Listing callers (calling functions) for each function

  1. The outer loop, as before, iterates through all functions in the call graph.

  2. Similarly, the if condition checks whether the function is defined in the analyzed code.

  3. For each defined function, it prints the function name.

  4. The inner loop (for (auto cg_node_b = cg_b->second->caller_begin(); cg_node_b != cg_b->second->caller_end(); cg_node_b++)) use the call graph node caller iterator to iterate through all functions that call the function.

  5. For each calling function, it prints the line where the call is made and the function that made the call.

Hence, this piece of code provides a comprehensive list of all functions called by and calling each function in the analyzed program.

Outputs

Function: init
Function: f                                                                                                                                                                                             
CS in Line 10 calls function 'init'                                                                                                                                                                     
CS in Line 11 calls function 'strlen'                                                                                                                                                                   
CS in Line 12 calls function 'strlen'                                                                                                                                                                   
CS in Line 13 calls function 'free'                                                                                                                                                                     
                                                                                                                                                                                                        
Function: main                                                                                                                                                                                          
CS in Line 17 calls function 'f'                                                                                                                                                                        
                                                                                                                                                                                                        
Function: init                                                                                                                                                                                          
is called in Line 10 function 'f'                                                                                                                                                                       
                                                                                                                                                                                                        
Function: f                                                                                                                                                                                             
is called in Line 17 function 'main'                                                                                                                                                                    
                                                                                                                                                                                                        
Function: main

Interpretation:

  • In the function f:

    • init is called at line 10
    • strlen is called at lines 11 and 12
    • free is called at line 13
  • In the main function, f is called at line 17.

Raw data:
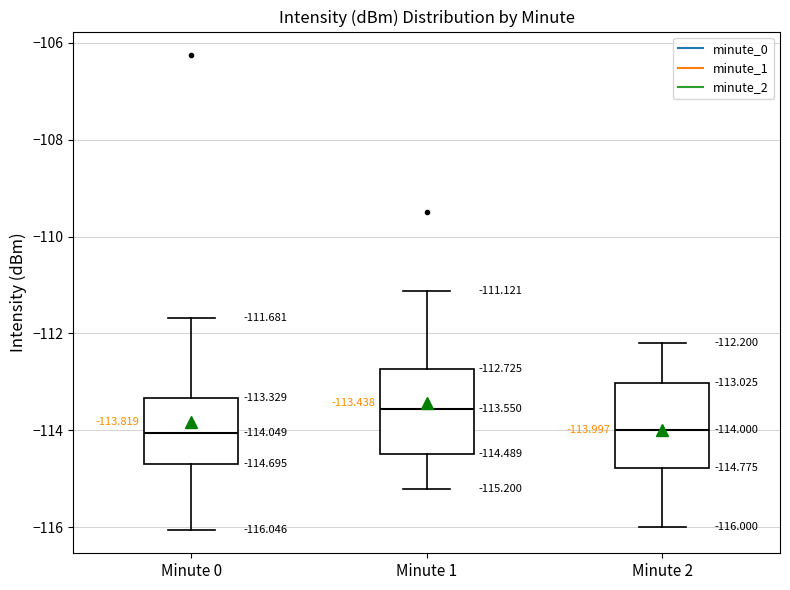

Which box's median line is the highest?

Minute 1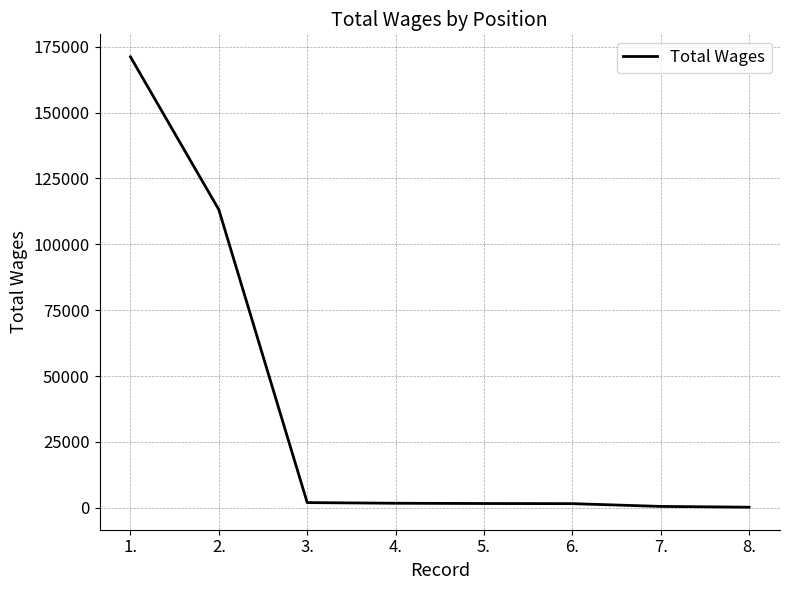

Does the chart display data point markers on the line(s)?

No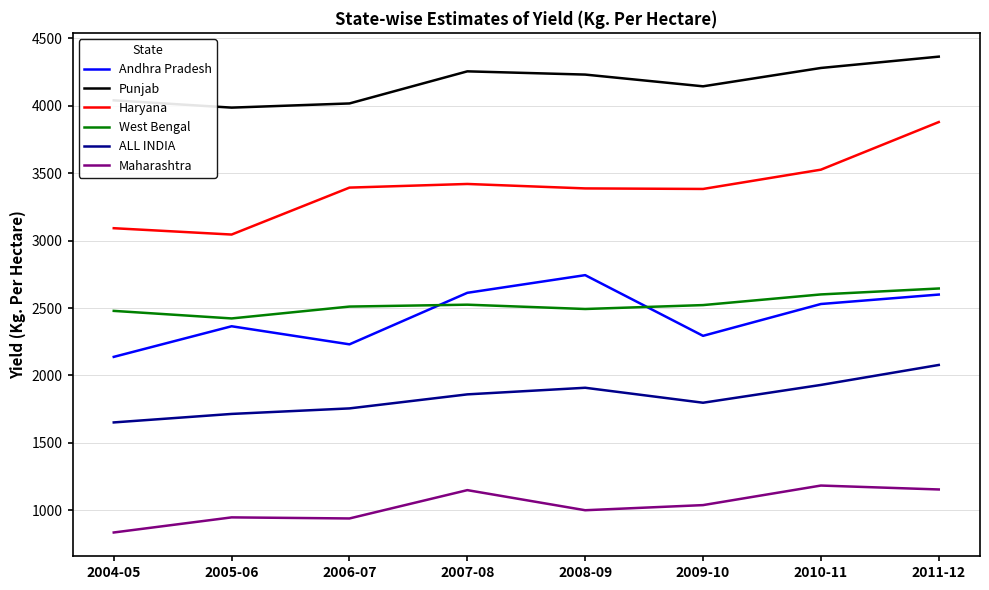

What is the total value across all series at 2005-06?

14482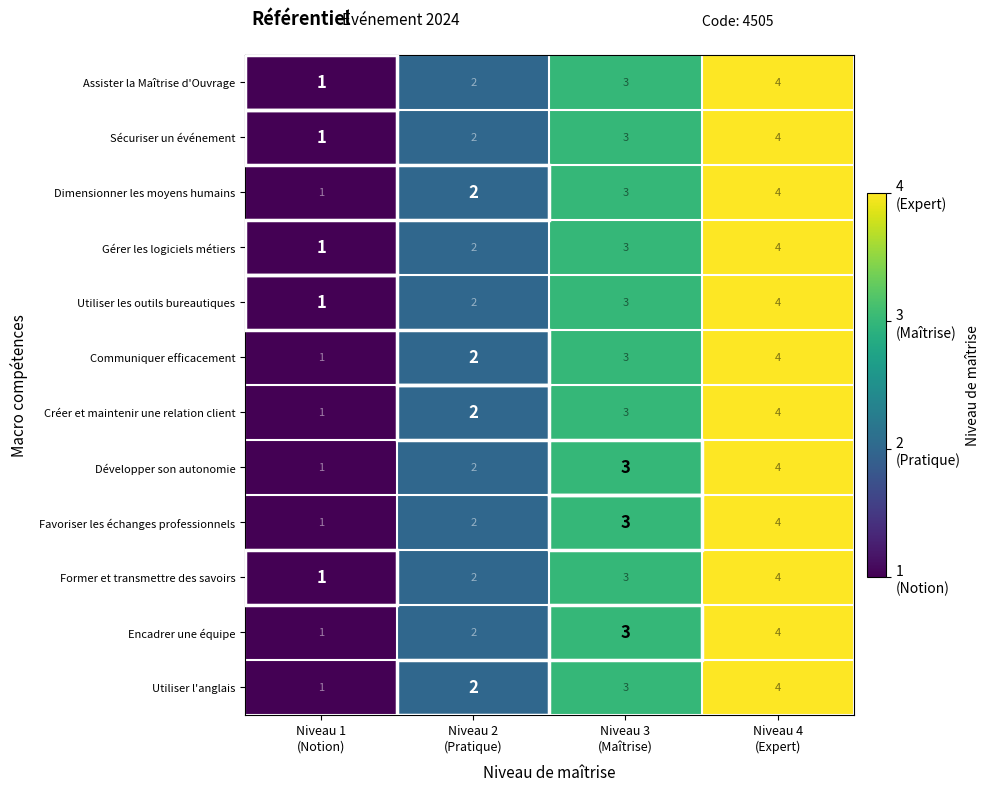

What is the difference between the maximum and minimum values in the Gérer les logiciels métiers series?

3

Check your understanding:
[A] Using the call graph excerpt, explain in one to three sentences how the code finds the functions that call a given function and what it prints for each one.
[B] Answer these questions from the call graph excerpt, one line each:
(i) What does the if condition check about each function?
(ii) At which line does main call f?
(iii) At which lines is strlen called in f?

Answers for each item:
[A] An inner loop uses the call graph node's caller iterator, running from caller_begin() to caller_end(), to go through every function that calls the given function. For each calling function, it prints the line where the call is made and the function that made the call.

[B]
(i) It checks whether the function is defined in the analyzed code.
(ii) Line 17.
(iii) Lines 11 and 12.